Australia’s lower house on Monday passed an emissions reduction plan with curbs on some new gas and coal investments and a cap on total greenhouse gas emissions from the country’s biggest polluters after a key deal with the Greens Party.
The “Safeguard Mechanism” reform legislation is key to the Labor government’s pledge to cut emissions by 43% by 2030 in a country that ranks as one of the world’s biggest carbon emitters per person.
Weeks of talks with the Greens Party, whose support is needed in the upper house Senate, yielded changes including a hard total emissions cap, ministerial review for projects that raise total emissions and compulsory disclosures for polluters that rely heavily on carbon offsets to meet their targets.
The updated legislation requires all new gas projects in the Beetaloo Basin to have net zero carbon emissions and new gas fields supplying existing liquefied natural gas (LNG) plants to have net zero reservoir emissions, imposing new costs. This does not include the emissions from customers burning the gas.
Australian Greens leader Adam Bandt said “coal and gas have taken a huge hit” and “we’ve derailed the Beetaloo and Barossa gas fields”.
But the Greens gave up their demand that Australia stops approving new fossil fuel projects.
The International Energy Agency has said that new fossil fuel projects are not compatible with limiting global warming to 1.5C.
Former Green leader Bob Brown said new fossil fuel projects were a “a colossal mistake”. But, he said the hard cap on emissions, will stop about half the planned future coal and gas projects.
“Today, we are a step closer to achieving net zero by 2050,” Energy Minister Chris Bowen, from the governing Australian Labor Party, said.

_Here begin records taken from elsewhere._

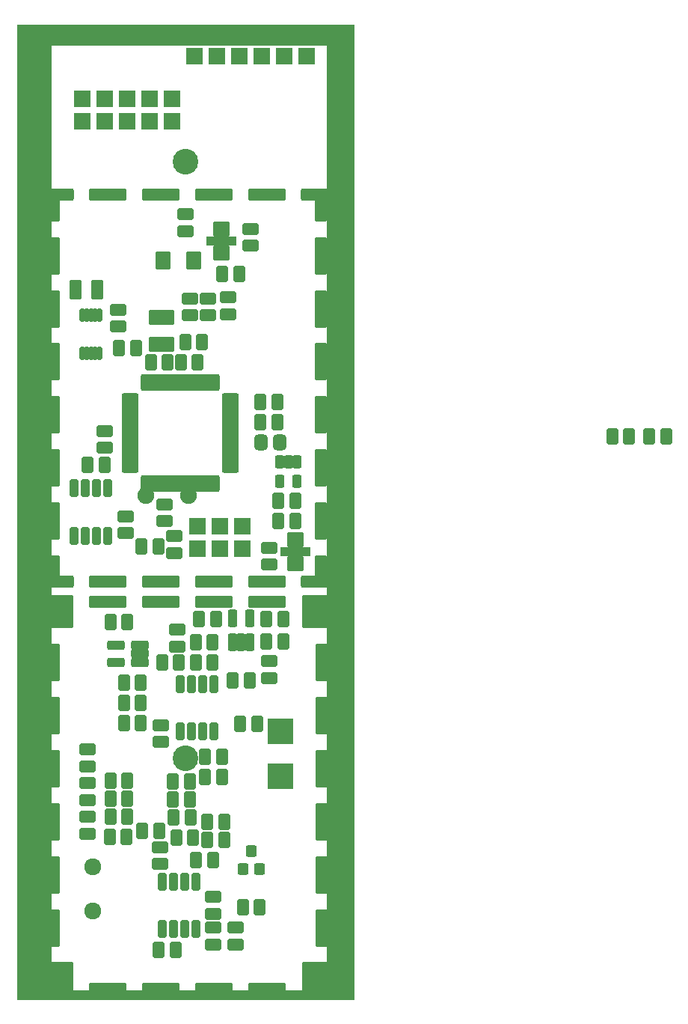
<source format=gbr>
%TF.GenerationSoftware,KiCad,Pcbnew,6.0.4-6f826c9f35~116~ubuntu20.04.1*%
%TF.CreationDate,2022-03-30T15:14:45+00:00*%
%TF.ProjectId,SPACEDOS02B_PCB01A,53504143-4544-44f5-9330-32425f504342,rev?*%
%TF.SameCoordinates,Original*%
%TF.FileFunction,Soldermask,Bot*%
%TF.FilePolarity,Negative*%
%FSLAX46Y46*%
G04 Gerber Fmt 4.6, Leading zero omitted, Abs format (unit mm)*
G04 Created by KiCad (PCBNEW 6.0.4-6f826c9f35~116~ubuntu20.04.1) date 2022-03-30 15:14:45*
%MOMM*%
%LPD*%
G01*
G04 APERTURE LIST*
G04 Aperture macros list*
%AMRoundRect*
0 Rectangle with rounded corners*
0 $1 Rounding radius*
0 $2 $3 $4 $5 $6 $7 $8 $9 X,Y pos of 4 corners*
0 Add a 4 corners polygon primitive as box body*
4,1,4,$2,$3,$4,$5,$6,$7,$8,$9,$2,$3,0*
0 Add four circle primitives for the rounded corners*
1,1,$1+$1,$2,$3*
1,1,$1+$1,$4,$5*
1,1,$1+$1,$6,$7*
1,1,$1+$1,$8,$9*
0 Add four rect primitives between the rounded corners*
20,1,$1+$1,$2,$3,$4,$5,0*
20,1,$1+$1,$4,$5,$6,$7,0*
20,1,$1+$1,$6,$7,$8,$9,0*
20,1,$1+$1,$8,$9,$2,$3,0*%
G04 Aperture macros list end*
%ADD10C,0.100000*%
%ADD11RoundRect,0.200000X0.762000X-0.762000X0.762000X0.762000X-0.762000X0.762000X-0.762000X-0.762000X0*%
%ADD12C,2.900000*%
%ADD13RoundRect,0.200000X-0.762000X-0.762000X0.762000X-0.762000X0.762000X0.762000X-0.762000X0.762000X0*%
%ADD14C,1.924000*%
%ADD15C,1.900000*%
%ADD16RoundRect,0.200000X0.325000X-0.780000X0.325000X0.780000X-0.325000X0.780000X-0.325000X-0.780000X0*%
%ADD17RoundRect,0.200000X0.780000X0.325000X-0.780000X0.325000X-0.780000X-0.325000X0.780000X-0.325000X0*%
%ADD18RoundRect,0.200000X0.444500X0.698500X-0.444500X0.698500X-0.444500X-0.698500X0.444500X-0.698500X0*%
%ADD19RoundRect,0.200000X-0.698500X0.444500X-0.698500X-0.444500X0.698500X-0.444500X0.698500X0.444500X0*%
%ADD20RoundRect,0.200000X-0.444500X-0.698500X0.444500X-0.698500X0.444500X0.698500X-0.444500X0.698500X0*%
%ADD21RoundRect,0.200000X0.275000X-0.750000X0.275000X0.750000X-0.275000X0.750000X-0.275000X-0.750000X0*%
%ADD22RoundRect,0.200000X-0.750000X-0.275000X0.750000X-0.275000X0.750000X0.275000X-0.750000X0.275000X0*%
%ADD23RoundRect,0.200000X0.300000X-0.775000X0.300000X0.775000X-0.300000X0.775000X-0.300000X-0.775000X0*%
%ADD24RoundRect,0.200000X-0.125000X0.550000X-0.125000X-0.550000X0.125000X-0.550000X0.125000X0.550000X0*%
%ADD25RoundRect,0.200000X0.698500X-0.444500X0.698500X0.444500X-0.698500X0.444500X-0.698500X-0.444500X0*%
%ADD26RoundRect,0.200000X-1.270000X0.635000X-1.270000X-0.635000X1.270000X-0.635000X1.270000X0.635000X0*%
%ADD27RoundRect,0.200000X-0.325000X0.530000X-0.325000X-0.530000X0.325000X-0.530000X0.325000X0.530000X0*%
%ADD28RoundRect,0.200000X0.650000X0.850000X-0.650000X0.850000X-0.650000X-0.850000X0.650000X-0.850000X0*%
%ADD29RoundRect,0.450000X-0.325000X-0.450000X0.325000X-0.450000X0.325000X0.450000X-0.325000X0.450000X0*%
%ADD30RoundRect,0.200000X-0.500000X-0.900000X0.500000X-0.900000X0.500000X0.900000X-0.500000X0.900000X0*%
%ADD31RoundRect,0.200000X0.400000X-0.450000X0.400000X0.450000X-0.400000X0.450000X-0.400000X-0.450000X0*%
%ADD32RoundRect,0.200000X-1.249680X1.275080X-1.249680X-1.275080X1.249680X-1.275080X1.249680X1.275080X0*%
%ADD33RoundRect,0.200000X0.750000X-0.650000X0.750000X0.650000X-0.750000X0.650000X-0.750000X-0.650000X0*%
%ADD34RoundRect,0.200000X1.500000X-0.350000X1.500000X0.350000X-1.500000X0.350000X-1.500000X-0.350000X0*%
%ADD35RoundRect,0.200000X-0.750000X0.650000X-0.750000X-0.650000X0.750000X-0.650000X0.750000X0.650000X0*%
%ADD36RoundRect,0.200000X-1.500000X0.350000X-1.500000X-0.350000X1.500000X-0.350000X1.500000X0.350000X0*%
%ADD37RoundRect,0.200000X1.900000X-0.500000X1.900000X0.500000X-1.900000X0.500000X-1.900000X-0.500000X0*%
%ADD38RoundRect,0.200000X0.500000X-1.900000X0.500000X1.900000X-0.500000X1.900000X-0.500000X-1.900000X0*%
%ADD39RoundRect,0.200000X0.775000X-0.500000X0.775000X0.500000X-0.775000X0.500000X-0.775000X-0.500000X0*%
%ADD40RoundRect,0.200000X0.500000X-0.500000X0.500000X0.500000X-0.500000X0.500000X-0.500000X-0.500000X0*%
%ADD41RoundRect,0.200000X0.500000X-1.150000X0.500000X1.150000X-0.500000X1.150000X-0.500000X-1.150000X0*%
%ADD42RoundRect,0.200000X1.275000X-1.650000X1.275000X1.650000X-1.275000X1.650000X-1.275000X-1.650000X0*%
G04 APERTURE END LIST*
D10*
G36*
X3810000Y23000D02*
G01*
X0Y23000D01*
X0Y110005000D01*
X3810000Y110005000D01*
X3810000Y23000D01*
G37*
X3810000Y23000D02*
X0Y23000D01*
X0Y110005000D01*
X3810000Y110005000D01*
X3810000Y23000D01*
G36*
X38100000Y23000D02*
G01*
X35052000Y23000D01*
X35052000Y110005000D01*
X38100000Y110005000D01*
X38100000Y23000D01*
G37*
X38100000Y23000D02*
X35052000Y23000D01*
X35052000Y110005000D01*
X38100000Y110005000D01*
X38100000Y23000D01*
G36*
X38100000Y107719000D02*
G01*
X0Y107719000D01*
X0Y110005000D01*
X38100000Y110005000D01*
X38100000Y107719000D01*
G37*
X38100000Y107719000D02*
X0Y107719000D01*
X0Y110005000D01*
X38100000Y110005000D01*
X38100000Y107719000D01*
G36*
X38100000Y-231000D02*
G01*
X0Y-231000D01*
X0Y785000D01*
X38100000Y785000D01*
X38100000Y-231000D01*
G37*
X38100000Y-231000D02*
X0Y-231000D01*
X0Y785000D01*
X38100000Y785000D01*
X38100000Y-231000D01*
D11*
%TO.C,J19*%
X7366000Y99083000D03*
X7366000Y101623000D03*
%TD*%
%TO.C,J6*%
X9906000Y101623000D03*
%TD*%
%TO.C,J4*%
X12446000Y101623000D03*
%TD*%
%TO.C,J7*%
X9906000Y99083000D03*
%TD*%
%TO.C,J5*%
X12446000Y99083000D03*
%TD*%
D12*
%TO.C,BT1*%
X19050000Y94479000D03*
X19050000Y26979000D03*
%TD*%
D13*
%TO.C,J3*%
X14986000Y101623000D03*
X14986000Y99083000D03*
%TD*%
%TO.C,J2*%
X17526000Y101623000D03*
X17526000Y99083000D03*
%TD*%
D14*
%TO.C,D1*%
X8596000Y14715000D03*
X8596000Y9715000D03*
%TD*%
D15*
%TO.C,Y1*%
X19468000Y56762000D03*
X14568000Y56762000D03*
%TD*%
D11*
%TO.C,J22*%
X25514300Y50734100D03*
X25514300Y53274100D03*
X22974300Y50734100D03*
X22974300Y53274100D03*
X20434300Y50734100D03*
X20434300Y53274100D03*
%TD*%
D16*
%TO.C,U5*%
X26343300Y40146100D03*
X25393300Y40146100D03*
X24443300Y40146100D03*
X24443300Y42846100D03*
X26343300Y42846100D03*
%TD*%
D17*
%TO.C,U4*%
X13916300Y39779100D03*
X13916300Y38829100D03*
X13916300Y37879100D03*
X11216300Y37879100D03*
X11216300Y39779100D03*
%TD*%
D18*
%TO.C,C8*%
X14026800Y33241100D03*
X12121800Y33241100D03*
%TD*%
%TO.C,C3*%
X17963000Y5301100D03*
X16058000Y5301100D03*
%TD*%
D19*
%TO.C,R6*%
X24758300Y7841100D03*
X24758300Y5936100D03*
%TD*%
D18*
%TO.C,C13*%
X14026800Y35527100D03*
X12121800Y35527100D03*
%TD*%
D20*
%TO.C,C24*%
X10528300Y18095100D03*
X12433300Y18095100D03*
%TD*%
D18*
%TO.C,C4*%
X27178000Y30884000D03*
X25273000Y30884000D03*
%TD*%
D21*
%TO.C,U10*%
X22496300Y58119100D03*
X21696300Y58119100D03*
X20896300Y58119100D03*
X20096300Y58119100D03*
X19296300Y58119100D03*
X18496300Y58119100D03*
X17696300Y58119100D03*
X16896300Y58119100D03*
X16096300Y58119100D03*
X15296300Y58119100D03*
X14496300Y58119100D03*
D22*
X12796300Y59819100D03*
X12796300Y60619100D03*
X12796300Y61419100D03*
X12796300Y62219100D03*
X12796300Y63019100D03*
X12796300Y63819100D03*
X12796300Y64619100D03*
X12796300Y65419100D03*
X12796300Y66219100D03*
X12796300Y67019100D03*
X12796300Y67819100D03*
D21*
X14496300Y69519100D03*
X15296300Y69519100D03*
X16096300Y69519100D03*
X16896300Y69519100D03*
X17696300Y69519100D03*
X18496300Y69519100D03*
X19296300Y69519100D03*
X20096300Y69519100D03*
X20896300Y69519100D03*
X21696300Y69519100D03*
X22496300Y69519100D03*
D22*
X24196300Y67819100D03*
X24196300Y67019100D03*
X24196300Y66219100D03*
X24196300Y65419100D03*
X24196300Y64619100D03*
X24196300Y63819100D03*
X24196300Y63019100D03*
X24196300Y62219100D03*
X24196300Y61419100D03*
X24196300Y60619100D03*
X24196300Y59819100D03*
%TD*%
D18*
%TO.C,R4*%
X14026800Y30955100D03*
X12121800Y30955100D03*
%TD*%
D19*
%TO.C,C10*%
X22218300Y11333600D03*
X22218300Y9428600D03*
%TD*%
%TO.C,C5*%
X22218300Y7841100D03*
X22218300Y5936100D03*
%TD*%
D20*
%TO.C,R3*%
X24440800Y35781100D03*
X26345800Y35781100D03*
%TD*%
%TO.C,R2*%
X20313300Y15461100D03*
X22218300Y15461100D03*
%TD*%
D23*
%TO.C,U2*%
X22345300Y30033100D03*
X21075300Y30033100D03*
X19805300Y30033100D03*
X18535300Y30033100D03*
X18535300Y35433100D03*
X19805300Y35433100D03*
X21075300Y35433100D03*
X22345300Y35433100D03*
%TD*%
D18*
%TO.C,R10*%
X19558000Y24407000D03*
X17653000Y24407000D03*
%TD*%
%TO.C,C18*%
X23234300Y27145100D03*
X21329300Y27145100D03*
%TD*%
D23*
%TO.C,U1*%
X20313300Y7681100D03*
X19043300Y7681100D03*
X17773300Y7681100D03*
X16503300Y7681100D03*
X16503300Y13081100D03*
X17773300Y13081100D03*
X19043300Y13081100D03*
X20313300Y13081100D03*
%TD*%
D20*
%TO.C,C20*%
X25583800Y10127100D03*
X27488800Y10127100D03*
%TD*%
D19*
%TO.C,R7*%
X16213000Y16955000D03*
X16213000Y15050000D03*
%TD*%
D18*
%TO.C,R9*%
X19963000Y18050000D03*
X18058000Y18050000D03*
%TD*%
D20*
%TO.C,C11*%
X21558000Y17800000D03*
X23463000Y17800000D03*
%TD*%
%TO.C,C16*%
X17653000Y22375000D03*
X19558000Y22375000D03*
%TD*%
D18*
%TO.C,R11*%
X23234300Y24859100D03*
X21329300Y24859100D03*
%TD*%
%TO.C,C15*%
X19678300Y20287100D03*
X17773300Y20287100D03*
%TD*%
D19*
%TO.C,R5*%
X28568300Y38003600D03*
X28568300Y36098600D03*
%TD*%
D18*
%TO.C,C12*%
X22154800Y37813100D03*
X20249800Y37813100D03*
%TD*%
D24*
%TO.C,U11*%
X7382000Y77103000D03*
X7882000Y77103000D03*
X8382000Y77103000D03*
X8882000Y77103000D03*
X9382000Y77103000D03*
X9382000Y72803000D03*
X8882000Y72803000D03*
X8382000Y72803000D03*
X7882000Y72803000D03*
X7382000Y72803000D03*
%TD*%
D25*
%TO.C,R13*%
X18154300Y39654600D03*
X18154300Y41559600D03*
%TD*%
D20*
%TO.C,C9*%
X28250800Y40226100D03*
X30155800Y40226100D03*
%TD*%
%TO.C,C14*%
X28250800Y42766100D03*
X30155800Y42766100D03*
%TD*%
D18*
%TO.C,C7*%
X22154800Y40099100D03*
X20249800Y40099100D03*
%TD*%
%TO.C,R12*%
X22535800Y42766100D03*
X20630800Y42766100D03*
%TD*%
D26*
%TO.C,L1*%
X16383000Y76858000D03*
X16383000Y73810000D03*
%TD*%
D18*
%TO.C,C19*%
X18344800Y37813100D03*
X16439800Y37813100D03*
%TD*%
D27*
%TO.C,U8*%
X29784000Y60559000D03*
X30734000Y60559000D03*
X31684000Y60559000D03*
X31684000Y58359000D03*
X29784000Y58359000D03*
%TD*%
D20*
%TO.C,C2*%
X10591800Y20381100D03*
X12496800Y20381100D03*
%TD*%
D28*
%TO.C,D3*%
X20010000Y83335000D03*
X16510000Y83335000D03*
%TD*%
D25*
%TO.C,F2*%
X19050000Y86637000D03*
X19050000Y88542000D03*
%TD*%
D19*
%TO.C,C55*%
X26416000Y86891000D03*
X26416000Y84986000D03*
%TD*%
D29*
%TO.C,L3*%
X27677000Y62761000D03*
X29727000Y62761000D03*
%TD*%
D30*
%TO.C,Y2*%
X9124000Y80033000D03*
X6624000Y80033000D03*
%TD*%
D25*
%TO.C,R22*%
X7988300Y18476100D03*
X7988300Y20381100D03*
%TD*%
%TO.C,R19*%
X7988300Y22286100D03*
X7988300Y24191100D03*
%TD*%
%TO.C,R15*%
X7988300Y26096100D03*
X7988300Y28001100D03*
%TD*%
D20*
%TO.C,C23*%
X10591800Y22413100D03*
X12496800Y22413100D03*
%TD*%
%TO.C,C21*%
X10591800Y24445100D03*
X12496800Y24445100D03*
%TD*%
D25*
%TO.C,C34*%
X16750000Y53820500D03*
X16750000Y55725500D03*
%TD*%
%TO.C,C27*%
X21590000Y77112000D03*
X21590000Y79017000D03*
%TD*%
D20*
%TO.C,R20*%
X11557000Y73429000D03*
X13462000Y73429000D03*
%TD*%
D25*
%TO.C,R23*%
X17780000Y50226100D03*
X17780000Y52131100D03*
%TD*%
%TO.C,C26*%
X23876000Y77239000D03*
X23876000Y79144000D03*
%TD*%
D31*
%TO.C,U3*%
X27486300Y14477100D03*
X25586300Y14477100D03*
X26536300Y16477100D03*
%TD*%
D18*
%TO.C,C43*%
X16002000Y50950000D03*
X14097000Y50950000D03*
%TD*%
D25*
%TO.C,C39*%
X9906000Y62126000D03*
X9906000Y64031000D03*
%TD*%
%TO.C,C28*%
X19558000Y77112000D03*
X19558000Y79017000D03*
%TD*%
D18*
%TO.C,R1*%
X12502800Y42385100D03*
X10597800Y42385100D03*
%TD*%
D20*
%TO.C,C36*%
X23241000Y81811000D03*
X25146000Y81811000D03*
%TD*%
%TO.C,C32*%
X27559000Y65047000D03*
X29464000Y65047000D03*
%TD*%
%TO.C,R21*%
X8001000Y60221000D03*
X9906000Y60221000D03*
%TD*%
D18*
%TO.C,C44*%
X20447000Y71778000D03*
X18542000Y71778000D03*
%TD*%
%TO.C,C31*%
X17081500Y71778000D03*
X15176500Y71778000D03*
%TD*%
%TO.C,C40*%
X20955000Y74064000D03*
X19050000Y74064000D03*
%TD*%
%TO.C,C50*%
X31496000Y53871000D03*
X29591000Y53871000D03*
%TD*%
%TO.C,C42*%
X31496000Y56157000D03*
X29591000Y56157000D03*
%TD*%
D20*
%TO.C,C35*%
X27559000Y67333000D03*
X29464000Y67333000D03*
%TD*%
D25*
%TO.C,C47*%
X11430000Y75842000D03*
X11430000Y77747000D03*
%TD*%
%TO.C,C54*%
X28575000Y48918000D03*
X28575000Y50823000D03*
%TD*%
D18*
%TO.C,R8*%
X16122300Y18800000D03*
X14217300Y18800000D03*
%TD*%
D20*
%TO.C,C6*%
X21558000Y19779100D03*
X23463000Y19779100D03*
%TD*%
D32*
%TO.C,C1*%
X29838300Y30050860D03*
X29838300Y25001340D03*
%TD*%
D33*
%TO.C,C29*%
X23114000Y84191000D03*
D34*
X23114000Y85541000D03*
D33*
X23114000Y86891000D03*
%TD*%
D35*
%TO.C,C52*%
X31496000Y51712000D03*
D36*
X31496000Y50362000D03*
D35*
X31496000Y49012000D03*
%TD*%
D37*
%TO.C,M8*%
X10304000Y90757000D03*
D38*
X4154000Y71857000D03*
X34454000Y71857000D03*
D39*
X5429000Y90757000D03*
D38*
X34454000Y53857000D03*
D40*
X4154000Y90757000D03*
D37*
X22304000Y46957000D03*
D38*
X4154000Y65857000D03*
D40*
X34454000Y90757000D03*
D38*
X34454000Y65857000D03*
X4154000Y59857000D03*
D39*
X5429000Y46957000D03*
D38*
X4154000Y53857000D03*
D41*
X34454000Y89107000D03*
D39*
X33179000Y90757000D03*
D41*
X4154000Y48607000D03*
D37*
X28304000Y90757000D03*
X16304000Y90757000D03*
X28304000Y46957000D03*
D38*
X34454000Y83857000D03*
X4154000Y83857000D03*
D41*
X4154000Y89107000D03*
D38*
X34454000Y77857000D03*
D37*
X10304000Y46957000D03*
D40*
X34454000Y46957000D03*
X4154000Y46957000D03*
D38*
X4154000Y77857000D03*
D37*
X22304000Y90757000D03*
D38*
X34454000Y59857000D03*
D39*
X33179000Y46957000D03*
D37*
X16304000Y46957000D03*
D41*
X34454000Y48607000D03*
%TD*%
D38*
%TO.C,M6*%
X34478000Y31834000D03*
D42*
X33703000Y43584000D03*
D37*
X10328000Y934000D03*
D42*
X33703000Y2084000D03*
D37*
X22328000Y934000D03*
D42*
X4953000Y2084000D03*
D38*
X4178000Y7834000D03*
D37*
X28328000Y934000D03*
X16328000Y44734000D03*
D38*
X4178000Y37834000D03*
X4178000Y25834000D03*
X4178000Y19834000D03*
X4178000Y31834000D03*
X34478000Y25834000D03*
D37*
X22328000Y44734000D03*
D42*
X4953000Y43584000D03*
D37*
X28328000Y44734000D03*
D38*
X34478000Y37834000D03*
X4178000Y13834000D03*
X34478000Y7834000D03*
D37*
X10328000Y44734000D03*
D38*
X34478000Y19834000D03*
X34478000Y13834000D03*
D37*
X16328000Y934000D03*
%TD*%
D19*
%TO.C,C17*%
X16256000Y30757000D03*
X16256000Y28852000D03*
%TD*%
D13*
%TO.C,J9*%
X25146000Y106449000D03*
%TD*%
%TO.C,J10*%
X30226000Y106449000D03*
%TD*%
%TO.C,J11*%
X20066000Y106449000D03*
%TD*%
%TO.C,J12*%
X22606000Y106449000D03*
%TD*%
%TO.C,J13*%
X32766000Y106449000D03*
%TD*%
%TO.C,J8*%
X27686000Y106449000D03*
%TD*%
D19*
%TO.C,C30*%
X12319000Y54379000D03*
X12319000Y52474000D03*
%TD*%
D23*
%TO.C,U6*%
X10287000Y52187000D03*
X9017000Y52187000D03*
X7747000Y52187000D03*
X6477000Y52187000D03*
X6477000Y57587000D03*
X7747000Y57587000D03*
X9017000Y57587000D03*
X10287000Y57587000D03*
%TD*%
D20*
%TO.C,C38*%
X67403500Y63407590D03*
X69308500Y63407590D03*
%TD*%
%TO.C,C41*%
X71593500Y63407590D03*
X73498500Y63407590D03*
%TD*%
M02*

</source>
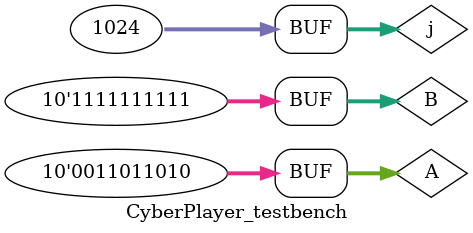
<source format=sv>

module CyberPlayer(A, B, out);

	//input logic clk, reset;
	input logic [9:0] A, B;
	output logic out;
	//logic temp;
	
	

	always_comb begin
		out = A > B;
	end
			
endmodule 


// This module simulates the function 
// of module CyberPlayer
module CyberPlayer_testbench();

	logic [9:0] A, B;
	logic out;
	
	CyberPlayer dut (.A, .B, .out);
	
	
	integer j = 0;
	initial begin 
		A = 10'b0011011010;
		for (j = 0; j < 2**10; j++) begin
		
			B = j; #10;
		end
	end
	
endmodule


</source>
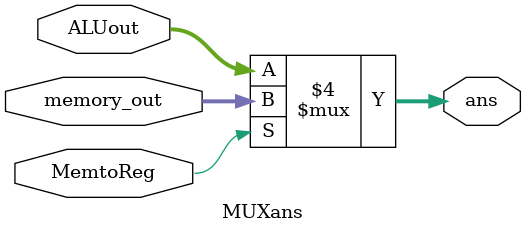
<source format=v>
module MUXans(ALUout, memory_out, MemtoReg, ans);

input [31:0] ALUout;
input [31:0] memory_out;
input MemtoReg;
output reg [31:0] ans;

always @ (ALUout, memory_out, MemtoReg)
begin
	if (MemtoReg == 1) begin
		ans <= memory_out;
	end
	else begin
		ans <= ALUout;
	end
end
endmodule
</source>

Support from the Greens leaves the government short two votes in the Senate, where it is wooing independents.
The plan, due to take effect on July 1, aims to make about 215 oil, gas, mining and manufacturing facilities that annually emit more than 100,000 tonnes of carbon dioxide-equivalent (CO2-e) cut their emissions by 30% over the next seven years.
Under the revised legislation, projects such as the massive Browse field that Woodside Energy wants to develop would have to have carbon capture and storage to achieve net zero.
The government said it would tip in A$400 million (US$266 million) to help the cement, steel and aluminium industries decarbonise.